# Given records start

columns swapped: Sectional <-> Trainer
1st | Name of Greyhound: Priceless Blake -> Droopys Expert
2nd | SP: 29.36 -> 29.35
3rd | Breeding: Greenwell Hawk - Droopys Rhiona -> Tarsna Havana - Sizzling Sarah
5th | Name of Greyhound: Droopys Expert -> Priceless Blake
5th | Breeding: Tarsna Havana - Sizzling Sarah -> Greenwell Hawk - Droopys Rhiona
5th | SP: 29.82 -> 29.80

# Given records end

Task instructions: Output every line of the entries above verbatim, with no alterations.

Finished answer:
columns swapped: Sectional <-> Trainer
1st | Name of Greyhound: Priceless Blake -> Droopys Expert
2nd | SP: 29.36 -> 29.35
3rd | Breeding: Greenwell Hawk - Droopys Rhiona -> Tarsna Havana - Sizzling Sarah
5th | Name of Greyhound: Droopys Expert -> Priceless Blake
5th | Breeding: Tarsna Havana - Sizzling Sarah -> Greenwell Hawk - Droopys Rhiona
5th | SP: 29.82 -> 29.80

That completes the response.